Cryptocurrency is cool, but you know what’d be even cooler? If people used it to buy things.
That they don’t because it’s either not secure or hard to use is a problem that a growing number of founders is trying to tackle. Among them is Merit, a new digital currency that aims to be as simple to use as traditional payment apps like PayPal and Venmo and that officially launches today.
The idea is to make it easy enough for to use to split a bill, share the rent, or shop for clothing online, even for those who are completely crypto illiterate.
Naturally, Merit is facing a daunting uphill battle, but that isn’t dissuading its founder and CEO, Adil Wali, who previously cofounded the indie womenswear brand ModCloth. (To the chagrin of some of its customers, ModCloth sold to Walmart last year after several rounds of layoffs.) Wali has since started two more companies, and he’s clearly not afraid to see where an idea takes him.

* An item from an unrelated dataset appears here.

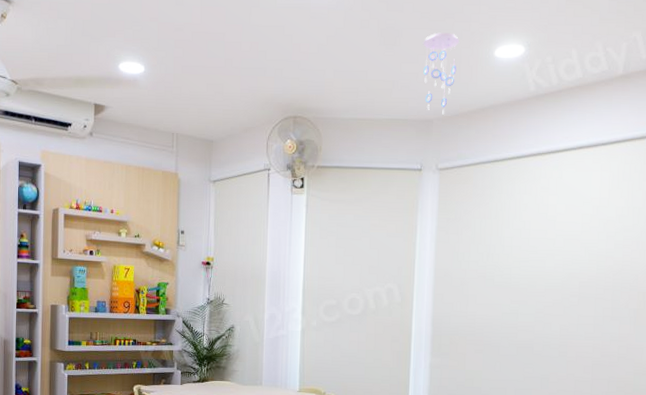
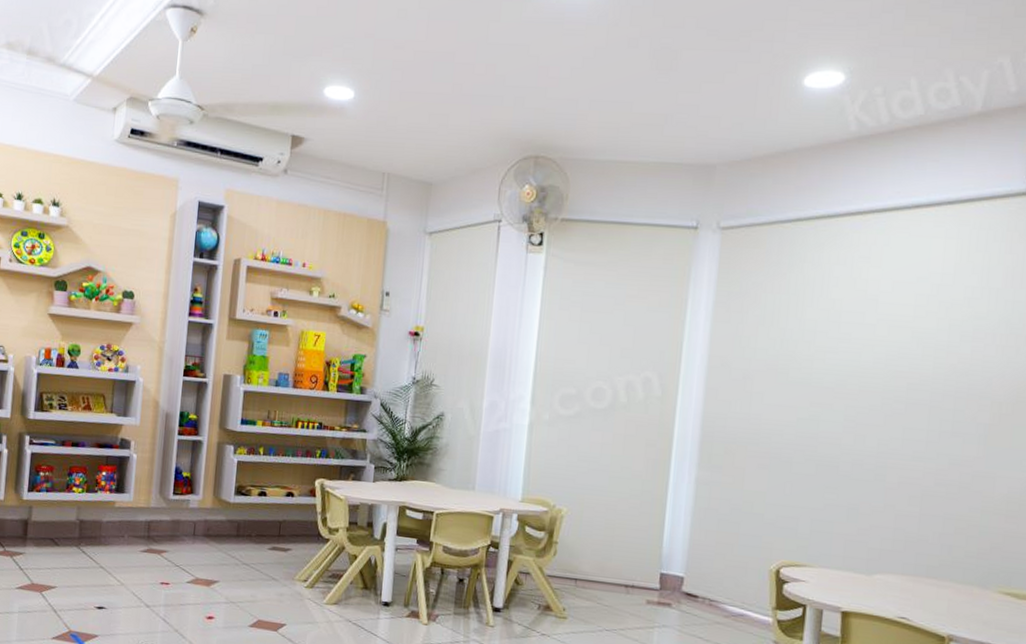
ceiling mobile: present [422,32,460,115] -> none [706,54,757,159]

This particular idea, which Wali and nine other full time employees are working on from Seattle, involves a few interesting facets that could potentially help the currency gain traction.
First and foremost, Merit says it’s removing barriers to entry to blockchain investments and payments by making the Merit cryptocurrency as easy to send as a tweet. Users can also sent the Merit cyptocurrency via different communication channels, whether SMS, WhatsApp, or email.
It’s invitation-only, which is a newer twist. How it will work: new Merits will awarded based not only on proof-of-work, which is the norm more generally, but proof-of-growth, meaning that miners are increasing the size of the community. (In theory at least, this set-up encourages miners to both grow the network and keep it secure.)
Speaking of security, Wali says Merit is also creating a new kind of “vault” for users, one that eschews any kind of reliance on the kind of third parties that often centralizing users’ currencies today. (Hello, Coinbase.) A user could create a vault for his or her family, for example, one that only a family member could access through a passcode, and that has rate limits, so if anyone tries to hack into that account, that nefarious individual could only send, say, 100 Merit, before a family member was notified and able to reset the vault.
Also interesting, to us, is simply how Merit is structured, which is as a self-funded nonprofit. That’s partly so its currency can establish a value organically, versus through a valuation established by outside investors. In fact, Wali says he has personally invested $1 million into Merit to prove out that Merit’s software can work.
There are plenty of challenges it has to overcome if it hopes to see its software widely adopted — which is largely its reason for being.
At some point, for example, Merit will need to get listed on a cryptocurrency exchange (or many of them) in order to become truly liquid currency. Wali acknowledges that there’s no promise that that will happen, but sounds an optimistic tone, noting the “explosion in the number of exchanges” and offering that Merit will “work its way up that list, approaching the smaller exchanges first and, as the adoption of Merit grows, presenting a stronger case to go after bigger exchanges.”
Merit also needs retailers and other corporate partners to take it seriously enough to accept it, which will take time — perhaps a lot of it.
Wali acknowledges the issue, observing that “crypto has to go through this crawl-walk-run trajectory” as a way to explain why peer-to-peer transactions are the first way that people will use Merit. Assuming hat takes off, though, he believes that Merit will “talk more with merchants,” he says.
As Wali says he knows well from working in retail for more than a decade, “Retailers’ first question is always, ‘How many people use this?’ In this case they’ll want to know, ‘If I accept this payment method, what does this open up to me?’”
Says Wali, “I want to have a good answer for that.”